Yarvin et Land, les prophètes du trumpisme
On connaît les outrances de Trump, beaucoup moins les idées qui les nourrissent. Derrière le président américain prospère pourtant une idéologie radicale, la « néo-réaction », prônée par des penseurs pour qui la démocratie a fait son temps.

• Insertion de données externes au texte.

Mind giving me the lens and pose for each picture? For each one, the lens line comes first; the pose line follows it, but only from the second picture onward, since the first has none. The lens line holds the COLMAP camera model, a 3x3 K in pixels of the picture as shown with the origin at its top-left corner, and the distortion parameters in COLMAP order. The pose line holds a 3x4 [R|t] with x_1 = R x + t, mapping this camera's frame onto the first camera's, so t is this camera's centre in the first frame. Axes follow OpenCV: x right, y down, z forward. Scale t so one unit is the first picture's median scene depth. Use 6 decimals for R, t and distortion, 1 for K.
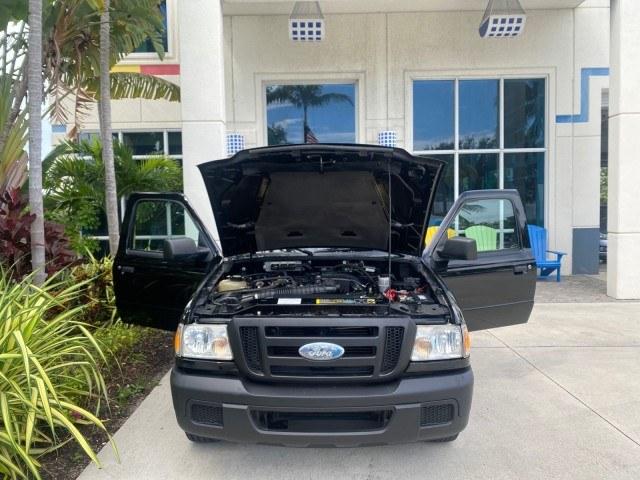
lens RADIAL K [[493.4, 0, 318.3], [0, 493.4, 237.2], [0, 0, 1]] dist [0.027202, -0.033101]
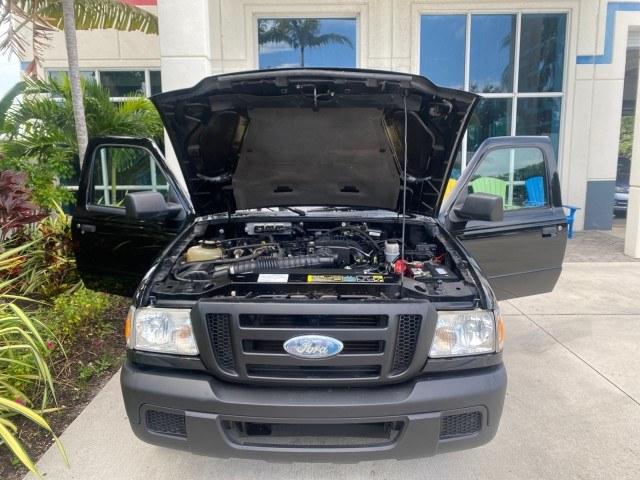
lens RADIAL K [[493.4, 0, 318.4], [0, 493.4, 238.2], [0, 0, 1]] dist [0.027202, -0.033101]
pose [[0.999965, 0.006018, 0.005847, 0.007626], [-0.006589, 0.994642, 0.103167, -0.012304], [-0.005195, -0.103202, 0.994647, 0.220075]]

Avant lui, on a connu le néo-conservatisme du président Bush fils. Ses pères fondateurs l’ont conseillé, comme avant lui le président Reagan. Curieusement, plusieurs venaient du trotskisme des années 1930 et 1940 et avaient milité dans la gauche antistalinienne, nourrie ensuite par la guerre froide après 1945. D’où leur idée d’« exportation de la démocratie », en lieu et place de « l’exportation de la révolution ». C’est l’une des sources de la guerre préventive menée en Irak en 2003, à laquelle Jacques Chirac s’est opposé. Celui-ci n’avait pas oublié ce conseil de Robespierre : « Les peuples n’aiment pas les missionnaires armés. »
L’État en ligne de mire
Au néo-conservatisme a succédé l’idéologie libertarienne, toujours présente et notamment incarnée par le milliardaire Elon Musk. Pour ses partisans, les droits et les libertés individuels doivent primer, sans limites, sans régulation, sans lois. Tout peut être dit et écrit, même le pire. L’économie de marché ne doit pas davantage connaître de limites et l’État doit être réduit à un rôle minimal, voire nul. D’où la création du DOGE (Department of Government Efficiency), confié au milliardaire avec pour objectif le démantèlement de la « bureaucratie gouvernementale ». Une décision inspirée par une idée de ce mouvement : RAGE (Retire All Government Employees), c’est-à-dire « virer tous les fonctionnaires » et, à travers eux, en finir avec les services publics.
Les théoriciens de l’après-démocratie
Une nouvelle idéologie sous-tend aujourd’hui la politique du Parti républicain et, par conséquent, celle de l’administration Trump, même si la précédente n’a pas disparu. Il s’agit de la néo-réaction. Elle compte deux penseurs dont on parle peu, mais dont les idées irriguent l’action politique : Curtis Yarvin, très écouté par le vice-président J. D. Vance, et Nick Land, qui a ses entrées à la Maison-Blanche. Le premier est ingénieur, le second philosophe. Ils sont soutenus par deux entrepreneurs présents à l’investiture de Donald Trump, qui ont fait fortune dans la nouvelle économie : Peter Thiel, cofondateur de PayPal, et Marc Andreessen, cofondateur de Netscape.
Leurs idées circulent davantage par des blogs que par des livres et touchent des millions de lecteurs. Ils diffusent ainsi les principes de cette néo-réaction : il existerait des hiérarchies naturelles et l’idéal d’égalité serait néfaste ; la violence serait une composante naturelle des sociétés humaines ; la démocratie serait une formule politique inefficace pour garantir la sécurité et la prospérité d’une population ; mieux vaudrait une « monarchie », c’est-à-dire le pouvoir d’un seul, sans entraves, sans qu’il soit pour autant un roi héréditaire ; enfin, la technologie devrait pouvoir se développer sans les limites imposées par la démocratie.
L’Europe, ennemie à abattre
Le principal adversaire de cette idéologie se trouve en Europe. Voilà pourquoi il faudrait s’en éloigner, puisqu’elle incarnerait le passé, faire éclater cette Union qui freine la mise en place d’une société débarrassée de l’État et combattre les régulations qu’elle instaure pour encadrer les outils numériques. Dans cette Europe, la France serait le pire adversaire, car elle est la patrie des Lumières, qui prétendent éclairer le monde.
Ces nouveaux idéologues ont pour ambition de tourner cette page de l’histoire du monde. Les États-Unis seraient l’avant-garde de cette révolution qui porte ce nom paradoxal de « néo-réaction »*.
(*) Suggestion de lecture : Arnaud Miranda, Les Lumières sombres. Comprendre la pensée néo-réactionnaire, Gallimard-Le Grand Continent, 2026, 156 pages.